╭─ ENTRIES PROVIDED

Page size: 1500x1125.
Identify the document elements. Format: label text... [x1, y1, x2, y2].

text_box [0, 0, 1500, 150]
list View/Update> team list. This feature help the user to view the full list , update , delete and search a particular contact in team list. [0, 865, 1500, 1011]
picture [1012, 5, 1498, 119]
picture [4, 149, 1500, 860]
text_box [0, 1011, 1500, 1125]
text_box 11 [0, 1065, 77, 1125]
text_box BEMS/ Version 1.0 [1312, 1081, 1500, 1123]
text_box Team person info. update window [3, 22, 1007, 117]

╰─

**BRIEF:** Without leaving anything out, repeat every entry shown above.

**RESULT:**
Page size: 1500x1125.
Identify the document elements. Format: label text... [x1, y1, x2, y2].

text_box [0, 0, 1500, 150]
list View/Update> team list. This feature help the user to view the full list , update , delete and search a particular contact in team list. [0, 865, 1500, 1011]
picture [1012, 5, 1498, 119]
picture [4, 149, 1500, 860]
text_box [0, 1011, 1500, 1125]
text_box 11 [0, 1065, 77, 1125]
text_box BEMS/ Version 1.0 [1312, 1081, 1500, 1123]
text_box Team person info. update window [3, 22, 1007, 117]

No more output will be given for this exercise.